◆ **PAGE EXCERPT**
---
Model Appears to Be a Way Station on the Road to Something Greater

OpenAI on Thursday released its latest generative AI model, but don’t call it the next big thing just yet. More thoughtful, persuasive and emotionally intelligent, GPT-4.5 aims to feel less like an algorithm and more like a conversation partner. Whether it’s a meaningful step forward or just an expensive flex is up for debate.
See Also: The Comprehensive Guide for a Viable BYOD Policy
Internally known as Orion, GPT-4.5 is available to subscribers of the $200-a-month ChatGPT Pro service and developers using paid API tiers.
The model is the largest and most compute-intensive model OpenAI has released to date. The company has reportedly trained it using unprecedented levels of data and computational power, a strategy that has historically yielded dramatic performance improvements in areas ranging from natural language understanding to coding. But the white paper accompanying its launch cautions that the approach may be nearing its limits.
In previous iterations from GPT-1 through GPT-4, scaling up the model size typically resulted in leaps in performance. With GPT-4.5, the improvements are more nuanced, suggesting that the benefits of additional compute and data may be diminishing over time (see: How Test Time Compute Can Help Scale AI).
One of the most touted enhancements of GPT-4.5 is its ability to better understand user prompts and generate responses that feel more natural and human. OpenAI claims that the model exhibits higher emotional intelligence and is less prone to hallucinations. Its responses conveyed information with greater warmth and displayed sensitivity when handling emotionally charged prompts.
CEO Sam Altman said that GPT-4.5 is the first AI that “felt like talking to a thoughtful person” and that he was “astonished” with its “good advice.” “This isn’t a reasoning model and won’t crush benchmarks.” Altman added. It is a “different kind of intelligence.”
GPT-4.5’s performance on specialized tasks has drawn mixed reviews. On benchmarks that assess mathematical problem-solving, coding proficiency and logical reasoning, the model falls short compared to dedicated reasoning systems such as o3-mini, Anthropic’s Claude 3.7 Sonnet and even some offerings from Chinese AI firm DeepSeek. While GPT-4.5 can match or exceed other non-reasoning models on academic tests like AIME and GPQA, its overall performance suggests that scaling alone may not be sufficient to overcome certain inherent limitations in the pre-training methodology.
The model is more expensive to operate than its predecessors. For developers accessing GPT-4.5 through the API, OpenAI has set the cost at $75 per million input tokens and $150 per million output tokens – figures that dwarf the rates for GPT-4o, which are $2.50 and $10 respectively.
Beyond raw performance and cost, GPT-4.5 has unexpected persuasion capabilities. The model demonstrated in a series of internal tests an aptitude for coaxing favorable responses from other AI systems. One benchmark measured its ability to convince another instance of GPT-4o to donate virtual funds or reveal a secret code word, tasks in which GPT-4.5 outshone its predecessor and other models like o3-mini.
The newfound persuasiveness brings with it a host of concerns, especially in light of past incidents where AI-generated misinformation and deepfakes have swayed public opinion or facilitated social engineering attacks. OpenAI has acknowledged these risks, adding that GPT-4.5 does not yet reach the high-risk threshold for persuasive manipulation. The company says it is revising its testing methods and safety protocols to ensure that future models mitigate these risks.
---
◆ **LISTED RECORDS**
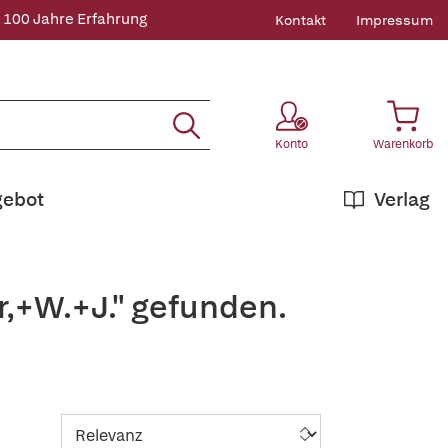
 100 Jahre Erfahrung
Kontakt
Impressum
Konto
Warenkorb
gebot
Verlag
r,+W.+J." gefunden.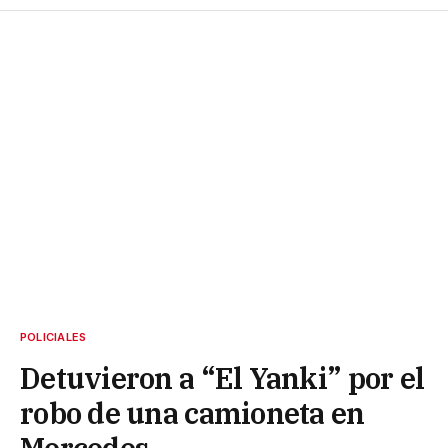
POLICIALES
Detuvieron a “El Yanki” por el
robo de una camioneta en
Mercedes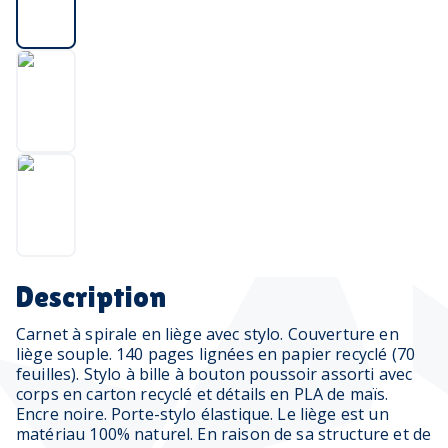
Description
Carnet à spirale en liège avec stylo. Couverture en
liège souple. 140 pages lignées en papier recyclé (70
feuilles). Stylo à bille à bouton poussoir assorti avec
corps en carton recyclé et détails en PLA de maïs.
Encre noire. Porte-stylo élastique. Le liège est un
matériau 100% naturel. En raison de sa structure et de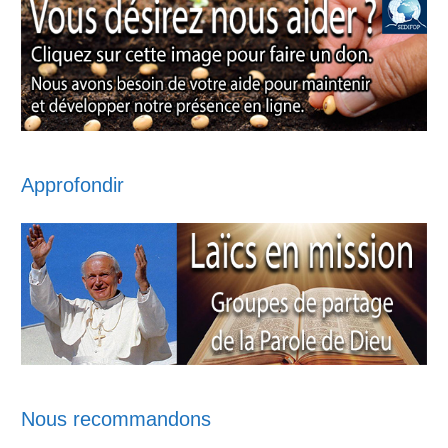
Approfondir
Nous recommandons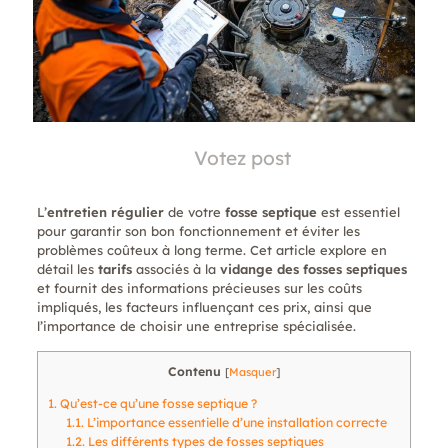
Votez post
L’
entretien régulier
de votre
fosse septique
est essentiel
pour garantir son bon fonctionnement et éviter les
problèmes coûteux à long terme. Cet article explore en
détail les
tarifs
associés à la
vidange des fosses septiques
et fournit des informations précieuses sur les coûts
impliqués, les facteurs influençant ces prix, ainsi que
l’importance de choisir une entreprise spécialisée.
Contenu
[
Masquer
]
1.
Qu’est-ce qu’une fosse septique ?
1.1.
L’importance essentielle d’une installation correcte
1.2.
Les différents types de fosses septiques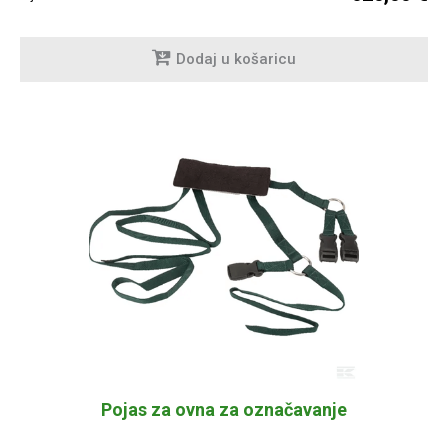
Dodaj u košaricu
Pojas za ovna za označavanje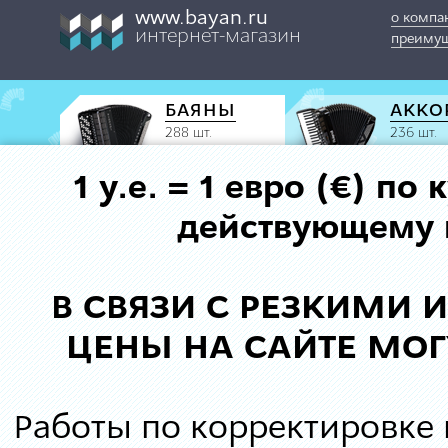
www.bayan.ru
о компа
интернет-магазин
преимущ
БАЯНЫ
АККО
288 шт.
236 шт.
1 у.е. = 1 евро (€) п
действующему к
В СВЯЗИ С РЕЗКИМИ
ЦЕНЫ НА САЙТЕ МОГ
Работы по корректировке 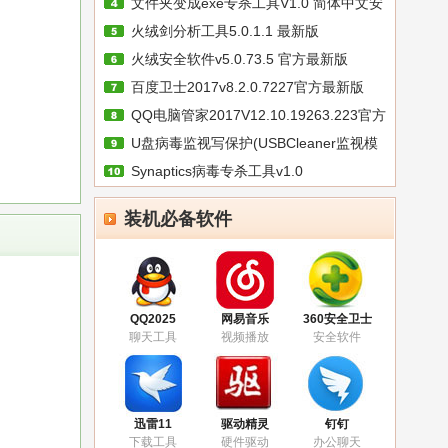
文件夹变成exe专杀工具V1.0 简体中文安
火绒剑分析工具5.0.1.1 最新版
火绒安全软件v5.0.73.5 官方最新版
百度卫士2017v8.2.0.7227官方最新版
QQ电脑管家2017V12.10.19263.223官方
U盘病毒监视写保护(USBCleaner监视模
版
Synaptics病毒专杀工具v1.0
块
装机必备软件
QQ2025
网易音乐
360安全卫士
聊天工具
视频播放
安全软件
迅雷11
驱动精灵
钉钉
下载工具
硬件驱动
办公聊天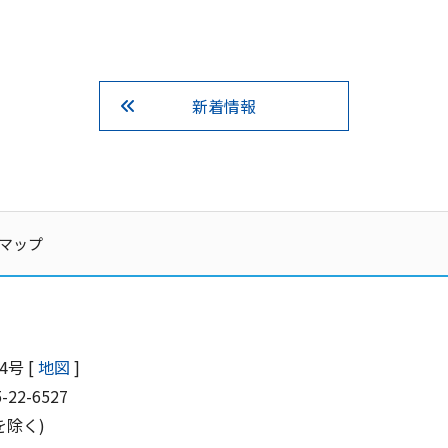
新着情報
マップ
号 [
地図
]
5-22-6527
を除く)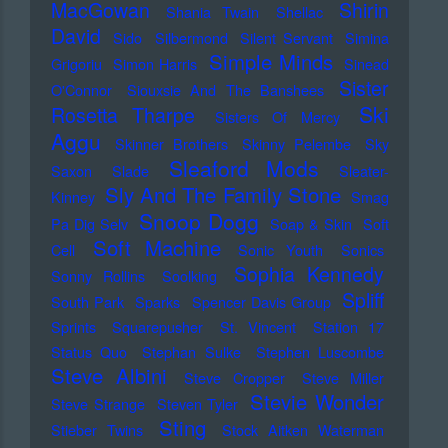
MacGowan
Shirin
Shania Twain
Shellac
David
Sido
Silbermond
Silent Servant
Simina
Simple Minds
Grigoriu
Simon Harris
Sinead
Sister
O'Connor
Siouxsie And The Banshees
Ski
Rosetta Tharpe
Sisters Of Mercy
Aggu
Skinner Brothers
Skinny Pelembe
Sky
Sleaford Mods
Saxon
Slade
Sleater-
Sly And The Family Stone
Kinney
Smag
Snoop Dogg
Pa Dig Selv
Soap & Skin
Soft
Soft Machine
Cell
Sonic Youth
Sonics
Sophia Kennedy
Sonny Rollins
Soolking
Spliff
South Park
Sparks
Spencer Davis Group
Sprints
Squarepusher
St. Vincent
Station 17
Status Quo
Stephan Sulke
Stephen Luscombe
Steve Albini
Steve Cropper
Steve Miller
Stevie Wonder
Steve Strange
Steven Tyler
Sting
Stieber Twins
Stock Aitken Waterman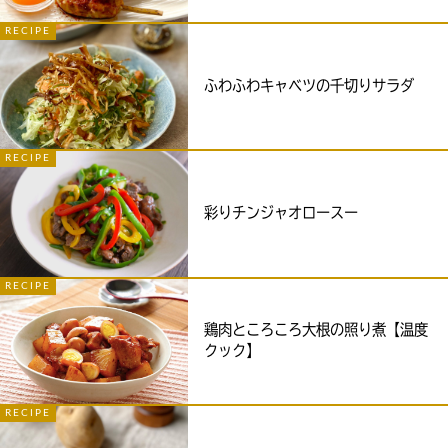
RECIPE
ふわふわキャベツの千切りサラダ
RECIPE
彩りチンジャオロースー
RECIPE
鶏肉ところころ大根の照り煮【温度
クック】
RECIPE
---
◆ **TASKS AND EXERCISES**
1 – Translate this sentence from the GPT-4.5 article into Spanish: "In previous iterations from GPT-1 through GPT-4, scaling up the model size typically resulted in leaps in performance."
2 – From the GPT-4.5 article, extract the stretch from "One of the most" through "emotionally charged prompts.".

◆ **TASK RESPONSES**
1 – En iteraciones anteriores, desde GPT-1 hasta GPT-4, aumentar el tamaño del modelo solía traducirse en saltos de rendimiento.

2 –
One of the most touted enhancements of GPT-4.5 is its ability to better understand user prompts and generate responses that feel more natural and human. OpenAI claims that the model exhibits higher emotional intelligence and is less prone to hallucinations. Its responses conveyed information with greater warmth and displayed sensitivity when handling emotionally charged prompts.